La bande dessinée se prête mal à l'horreur. Ses spécificités sont aussi sa faiblesse lorsqu'il s'agit de faire naître la tension. Pas question de jouer sur les mouvements de caméras, les cuts rapides ou les effets sonores comme au cinéma, ou jouer sur l'imaginaire pur comme en littérature. La bande dessinée, par essence, en montre trop. De plus, et ce surtout dans sa composante franco-belge, son approche graphique est trop picturale pour générer la peur. A l'exception de quelques pages glaçantes dans Cromwell Stone d'Andreas ou l'ambiance générale du second tome d'Adam Sarlech, qui restent des cas isolés, la bande dessinée franco-belge se révèle souvent trop sage quand elle touche à l'horreur.
Ring, d'Hideo Nakata
Par contre, les Japonais ne nourrissent aucun complexe en la matière. L'horreur est un genre prisé en manga. Le style de lecture, plus dynamique et plus immersif, est sans doute plus adapté à ce genre. Mais dans la tradition même, l'approche de l'horreur au Japon est différente. La vague de la Japanese Horror, portée par le phénomène Ring (le film de Hideo Nakata et les romans de Koji Suzuki) nous a familiarisé avec un genre qui mélange l'horreur psychologique, une peur viscérale causée par une force souvent indicible et mystérieuse et le grotesque assumé des situations. L'autre caractéristique de la J-Horror repose sur la capacité à faire monter la tension progressivemement. C'est exactement sur ce principe que se joue toute l'efficacité de Audition de Takashi Miike. D'un point de départ léger, le cinéaste instille progressivement des éléments qui font monter l'impression de malaise qui culmine dans une scène qui, prise hors-contexte, n'aurait sans doute pas la même force.En manga, de nombreux auteurs se sont fait une spécialité de ce genre: Shigeru Mizuki, Kazuo Umezu, Hideshi Hino, Hitoshi Iwaaki ou dans une moindre mesure Suehiro Maruo, dont l'oeuvre est plus spécifique du ero-guro, sous-genre qui mèle grotesque gore et érotisme. Mais l'un des auteurs les plus populaires dans ce genre est sans conteste Junji Ito et Spirale constitue un bon exemple de cette J-Horror en manga.Cette série suit 2 adolescents: Kirie et Suichi, qui vivent dans la petite ville côtière de Kurouzu. Suichi a peur. Il n'en peut plus de cette ville qui lui semble de plus en plus étouffante. Il tente de l'expliquer à Kirie qui ne semble se rendre compte de rien. Quoique le comportement du père de Suichi soit effectivement de plus en plus bizarre. Elle l'a surpris en train de fixer intensément une coquille d'escargot sur un mur. Puis il a demandé avec insistance à son père, potier, de lui fabriquer un plat en spirale.La spirale, voilà ce qui inquiète Suichi. Son père lui voue une obsession totale qui confine au culte. Il ne travaille plus et reste des heures à admirer sa collection de spirales. D'ailleurs, Suichi se rend compte qu'elles sont de plus en plus présentes à Kurouzu, comme si toute la ville était sous l'emprise d'une malédiction de la spirale.

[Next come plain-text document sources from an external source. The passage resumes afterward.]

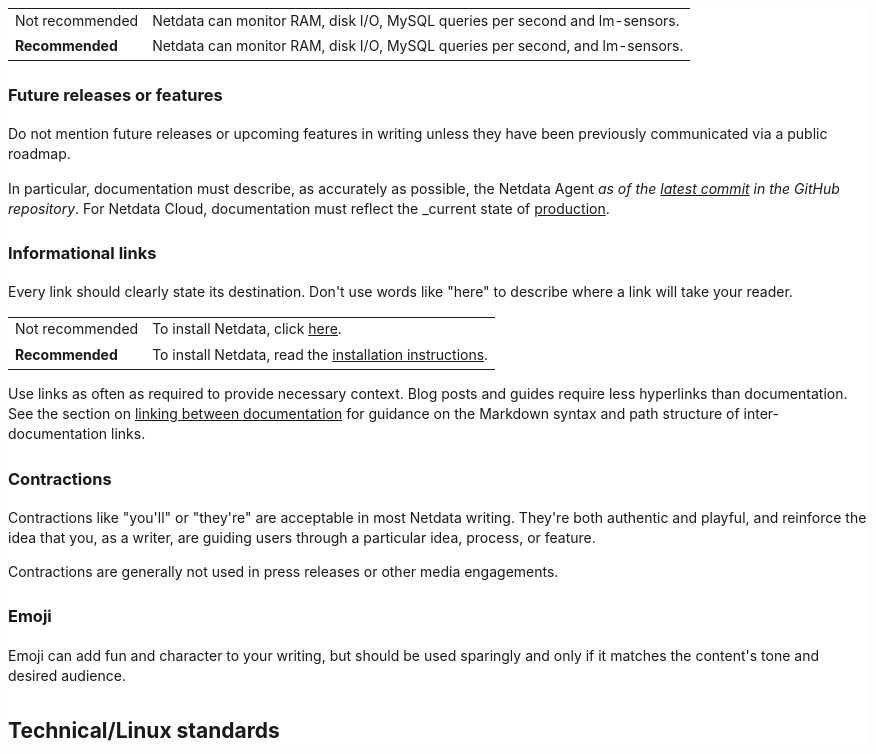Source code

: |                 |                                                                              |
|-----------------|------------------------------------------------------------------------------|
| Not recommended | Netdata can monitor RAM, disk I/O, MySQL queries per second and lm-sensors.  |
| **Recommended** | Netdata can monitor RAM, disk I/O, MySQL queries per second, and lm-sensors. |

### Future releases or features

Do not mention future releases or upcoming features in writing unless they have been previously communicated via a
public roadmap.

In particular, documentation must describe, as accurately as possible, the Netdata Agent _as of the [latest
commit](https://github.com/netdata/netdata/commits/master) in the GitHub repository_. For Netdata Cloud, documentation
must reflect the _current state of [production](https://app.netdata.cloud).

### Informational links

Every link should clearly state its destination. Don't use words like "here" to describe where a link will take your
reader.

|                 |                                                                                                                                         |
|-----------------|-----------------------------------------------------------------------------------------------------------------------------------------|
| Not recommended | To install Netdata, click [here](https://github.com/netdata/netdata/blob/master/packaging/installer/README.md).                         |
| **Recommended** | To install Netdata, read the [installation instructions](https://github.com/netdata/netdata/blob/master/packaging/installer/README.md). |

Use links as often as required to provide necessary context. Blog posts and guides require less hyperlinks than
documentation. See the section on [linking between documentation](#linking-between-documentation) for guidance on the
Markdown syntax and path structure of inter-documentation links.

### Contractions

Contractions like "you'll" or "they're" are acceptable in most Netdata writing. They're both authentic and playful, and
reinforce the idea that you, as a writer, are guiding users through a particular idea, process, or feature.

Contractions are generally not used in press releases or other media engagements.

### Emoji

Emoji can add fun and character to your writing, but should be used sparingly and only if it matches the content's tone
and desired audience.

## Technical/Linux standards

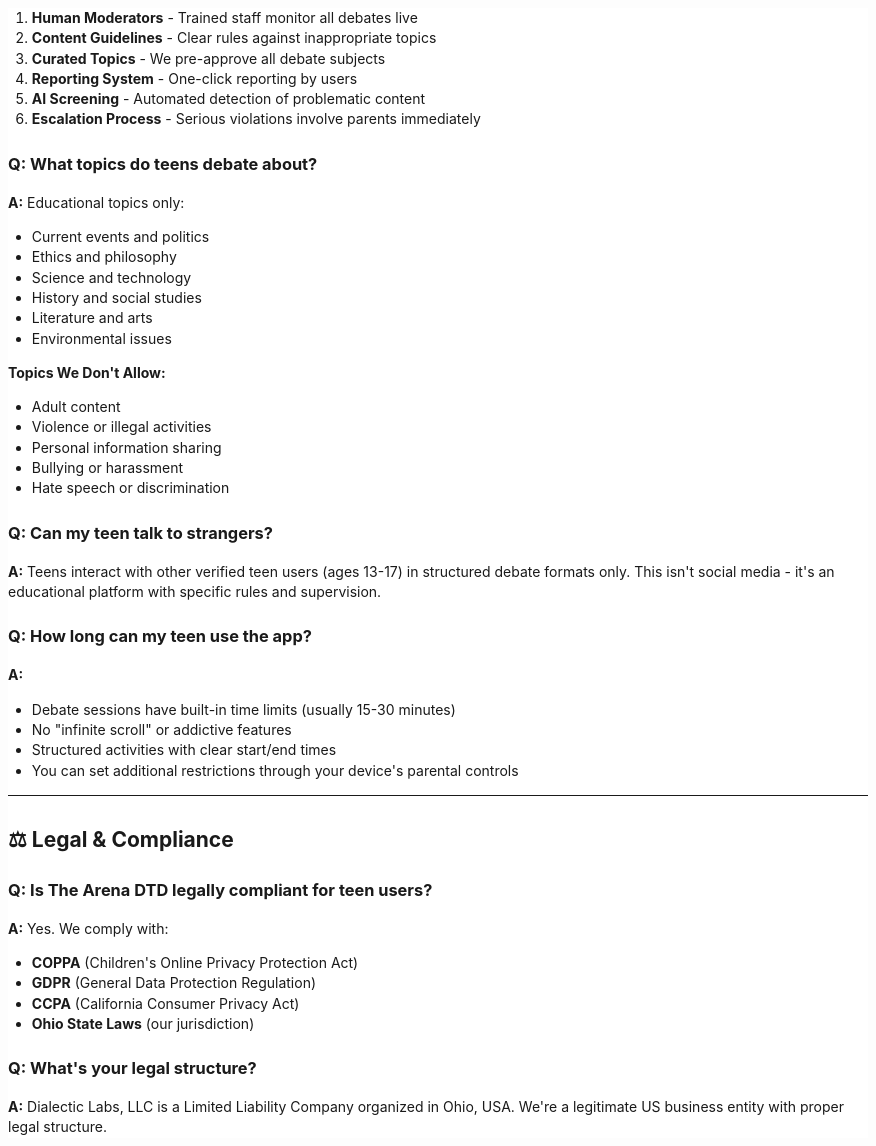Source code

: 1. **Human Moderators** - Trained staff monitor all debates live
2. **Content Guidelines** - Clear rules against inappropriate topics
3. **Curated Topics** - We pre-approve all debate subjects
4. **Reporting System** - One-click reporting by users
5. **AI Screening** - Automated detection of problematic content
6. **Escalation Process** - Serious violations involve parents immediately

### **Q: What topics do teens debate about?**
**A:** Educational topics only:
- Current events and politics
- Ethics and philosophy
- Science and technology
- History and social studies
- Literature and arts
- Environmental issues

**Topics We Don't Allow:**
- Adult content
- Violence or illegal activities
- Personal information sharing
- Bullying or harassment
- Hate speech or discrimination

### **Q: Can my teen talk to strangers?**
**A:** Teens interact with other verified teen users (ages 13-17) in structured debate formats only. This isn't social media - it's an educational platform with specific rules and supervision.

### **Q: How long can my teen use the app?**
**A:** 
- Debate sessions have built-in time limits (usually 15-30 minutes)
- No "infinite scroll" or addictive features
- Structured activities with clear start/end times
- You can set additional restrictions through your device's parental controls

---

## ⚖️ **Legal & Compliance**

### **Q: Is The Arena DTD legally compliant for teen users?**
**A:** Yes. We comply with:
- **COPPA** (Children's Online Privacy Protection Act)
- **GDPR** (General Data Protection Regulation)
- **CCPA** (California Consumer Privacy Act)
- **Ohio State Laws** (our jurisdiction)

### **Q: What's your legal structure?**
**A:** Dialectic Labs, LLC is a Limited Liability Company organized in Ohio, USA. We're a legitimate US business entity with proper legal structure.
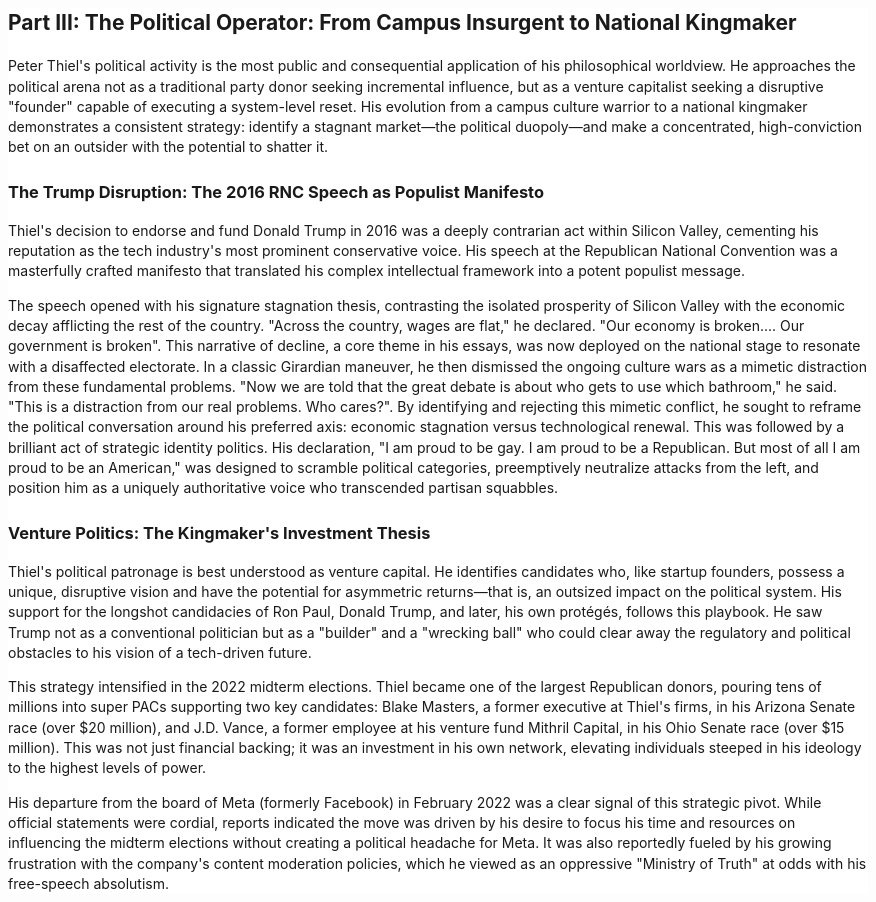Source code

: ## Part III: The Political Operator: From Campus Insurgent to National Kingmaker
Peter Thiel's political activity is the most public and consequential application of his philosophical worldview. He approaches the political arena not as a traditional party donor seeking incremental influence, but as a venture capitalist seeking a disruptive "founder" capable of executing a system-level reset. His evolution from a campus culture warrior to a national kingmaker demonstrates a consistent strategy: identify a stagnant market—the political duopoly—and make a concentrated, high-conviction bet on an outsider with the potential to shatter it.

### The Trump Disruption: The 2016 RNC Speech as Populist Manifesto
Thiel's decision to endorse and fund Donald Trump in 2016 was a deeply contrarian act within Silicon Valley, cementing his reputation as the tech industry's most prominent conservative voice. His speech at the Republican National Convention was a masterfully crafted manifesto that translated his complex intellectual framework into a potent populist message.

The speech opened with his signature stagnation thesis, contrasting the isolated prosperity of Silicon Valley with the economic decay afflicting the rest of the country. "Across the country, wages are flat," he declared. "Our economy is broken.... Our government is broken". This narrative of decline, a core theme in his essays, was now deployed on the national stage to resonate with a disaffected electorate. In a classic Girardian maneuver, he then dismissed the ongoing culture wars as a mimetic distraction from these fundamental problems. "Now we are told that the great debate is about who gets to use which bathroom," he said. "This is a distraction from our real problems. Who cares?". By identifying and rejecting this mimetic conflict, he sought to reframe the political conversation around his preferred axis: economic stagnation versus technological renewal. This was followed by a brilliant act of strategic identity politics. His declaration, "I am proud to be gay. I am proud to be a Republican. But most of all I am proud to be an American," was designed to scramble political categories, preemptively neutralize attacks from the left, and position him as a uniquely authoritative voice who transcended partisan squabbles.

### Venture Politics: The Kingmaker's Investment Thesis
Thiel's political patronage is best understood as venture capital. He identifies candidates who, like startup founders, possess a unique, disruptive vision and have the potential for asymmetric returns—that is, an outsized impact on the political system. His support for the longshot candidacies of Ron Paul, Donald Trump, and later, his own protégés, follows this playbook. He saw Trump not as a conventional politician but as a "builder" and a "wrecking ball" who could clear away the regulatory and political obstacles to his vision of a tech-driven future.

This strategy intensified in the 2022 midterm elections. Thiel became one of the largest Republican donors, pouring tens of millions into super PACs supporting two key candidates: Blake Masters, a former executive at Thiel's firms, in his Arizona Senate race (over $20 million), and J.D. Vance, a former employee at his venture fund Mithril Capital, in his Ohio Senate race (over $15 million). This was not just financial backing; it was an investment in his own network, elevating individuals steeped in his ideology to the highest levels of power.

His departure from the board of Meta (formerly Facebook) in February 2022 was a clear signal of this strategic pivot. While official statements were cordial, reports indicated the move was driven by his desire to focus his time and resources on influencing the midterm elections without creating a political headache for Meta. It was also reportedly fueled by his growing frustration with the company's content moderation policies, which he viewed as an oppressive "Ministry of Truth" at odds with his free-speech absolutism.
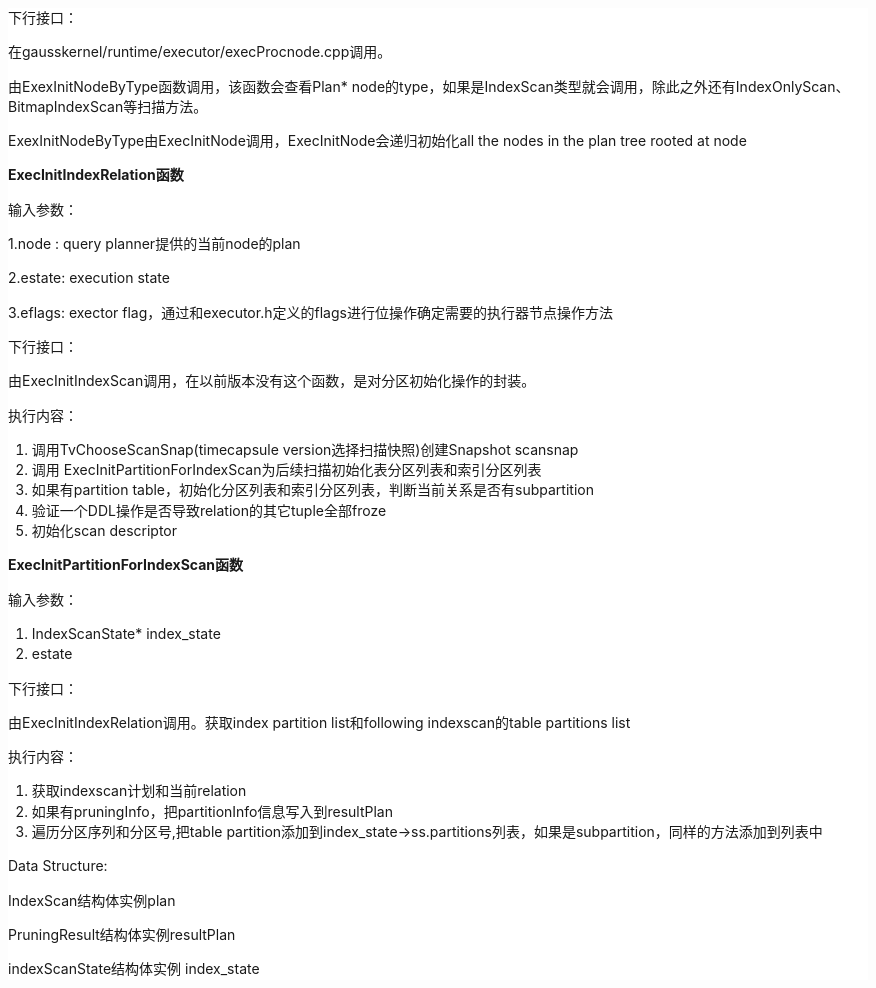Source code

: 下行接口：

在gausskernel/runtime/executor/execProcnode.cpp调用。

由ExexInitNodeByType函数调用，该函数会查看Plan\* node的type，如果是IndexScan类型就会调用，除此之外还有IndexOnlyScan、BitmapIndexScan等扫描方法。

ExexInitNodeByType由ExecInitNode调用，ExecInitNode会递归初始化all the nodes in the plan tree rooted at node





**ExecInitIndexRelation函数**

输入参数：

1\.node : query planner提供的当前node的plan

2\.estate: execution state

3\.eflags: exector flag，通过和executor.h定义的flags进行位操作确定需要的执行器节点操作方法

下行接口：

由ExecInitIndexScan调用，在以前版本没有这个函数，是对分区初始化操作的封装。


执行内容：

1. 调用TvChooseScanSnap(timecapsule version选择扫描快照)创建Snapshot scansnap
1. 调用 ExecInitPartitionForIndexScan为后续扫描初始化表分区列表和索引分区列表
1. 如果有partition table，初始化分区列表和索引分区列表，判断当前关系是否有subpartition
1. 验证一个DDL操作是否导致relation的其它tuple全部froze
1. 初始化scan descriptor






**ExecInitPartitionForIndexScan函数**

输入参数：

1. IndexScanState\* index\_state
1. estate

下行接口：

由ExecInitIndexRelation调用。获取index partition list和following indexscan的table partitions list

执行内容：

1. 获取indexscan计划和当前relation
1. 如果有pruningInfo，把partitionInfo信息写入到resultPlan
1. 遍历分区序列和分区号,把table partition添加到index\_state->ss.partitions列表，如果是subpartition，同样的方法添加到列表中

Data Structure:

IndexScan结构体实例plan

PruningResult结构体实例resultPlan

indexScanState结构体实例 index\_state
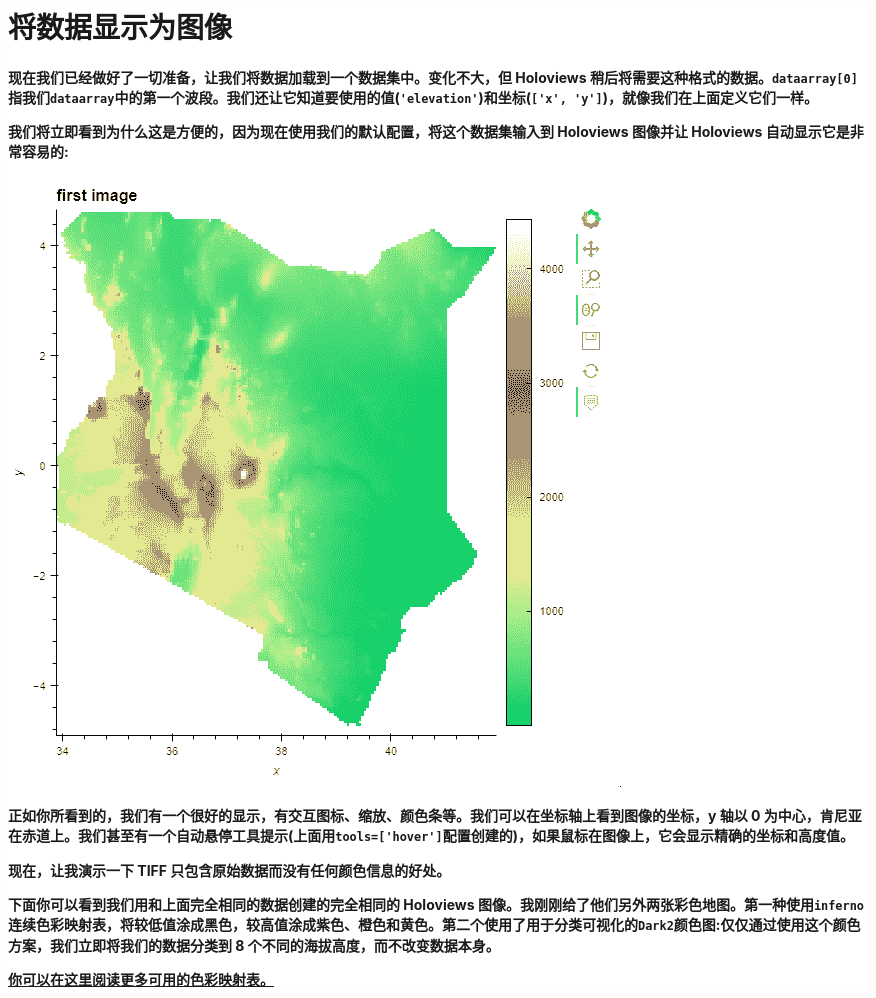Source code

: # **将数据显示为图像**

**现在我们已经做好了一切准备，让我们将数据加载到一个数据集中。变化不大，但 Holoviews 稍后将需要这种格式的数据。`dataarray[0]`指我们`dataarray`中的第一个波段。我们还让它知道要使用的值(`'elevation'`)和坐标(`['x', 'y']`)，就像我们在上面定义它们一样。**

**我们将立即看到为什么这是方便的，因为现在使用我们的默认配置，将这个数据集输入到 Holoviews 图像并让 Holoviews 自动显示它是非常容易的:**

**![](img/1a6f9cf505b5a259853cbec1178a9aa4.png)**

**正如你所看到的，我们有一个很好的显示，有交互图标、缩放、颜色条等。我们可以在坐标轴上看到图像的坐标，y 轴以 0 为中心，肯尼亚在赤道上。我们甚至有一个自动悬停工具提示(上面用`tools=['hover']`配置创建的)，如果鼠标在图像上，它会显示精确的坐标和高度值。**

**现在，让我演示一下 TIFF 只包含原始数据而没有任何颜色信息的好处。**

**下面你可以看到我们用和上面完全相同的数据创建的完全相同的 Holoviews 图像。我刚刚给了他们另外两张彩色地图。第一种使用`inferno`连续色彩映射表，将较低值涂成黑色，较高值涂成紫色、橙色和黄色。第二个使用了用于分类可视化的`Dark2`颜色图:仅仅通过使用这个颜色方案，我们立即将我们的数据分类到 8 个不同的海拔高度，而不改变数据本身。**

**[你可以在这里阅读更多可用的色彩映射表。](http://holoviews.org/user_guide/Colormaps.html)**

Si les deux premiers tomes de cette trilogie, rééditée sous forme d'épaisse intégrale aux éditions Tonkam, se constituent de récits plus ou moins indépendants, déclinant ce motif de la spirale, le troisième tome lie l'ensemble pour apporter une "explication" et une conclusion très satisfaisante à ce récit horrifique.Si la spirale joue ce rôle de force mystérieuse et indicible qui pousse les protagonistes à la folie, les récits ne lésinent pas sur les excès horrifiques. Junji Ito joue la carte d'un grotesque typiquement japonais. A condition de se laisser porter par la folie de l'ensemble, l'ambiance morbide et délétère prend aux tripes et se révèle diablement efficace. Il vaut mieux ouvrir se livre l'esprit relativement vierge, parce qu'un rapide feuilletage risque de refroidir devant les excès gores qui, pris hors-contexte, peuvent paraître ridicules. Mais au coeur de l'intrigue, ils font leur petit effet.
Le manga connut un tel succès qu'il fut adapté au cinéma (par Higuchinsky en 2000) avant même la fin de sa publication dans le magazine Big Spirit (entre 1998 et 1999), ce qui explique que sa conclusion est assez différente de celle du manga. Le film, Uzumaki, est malgré tout assez réussi et très fidèle à l'esprit général du manga. Parfait pour une soirée d'halloween.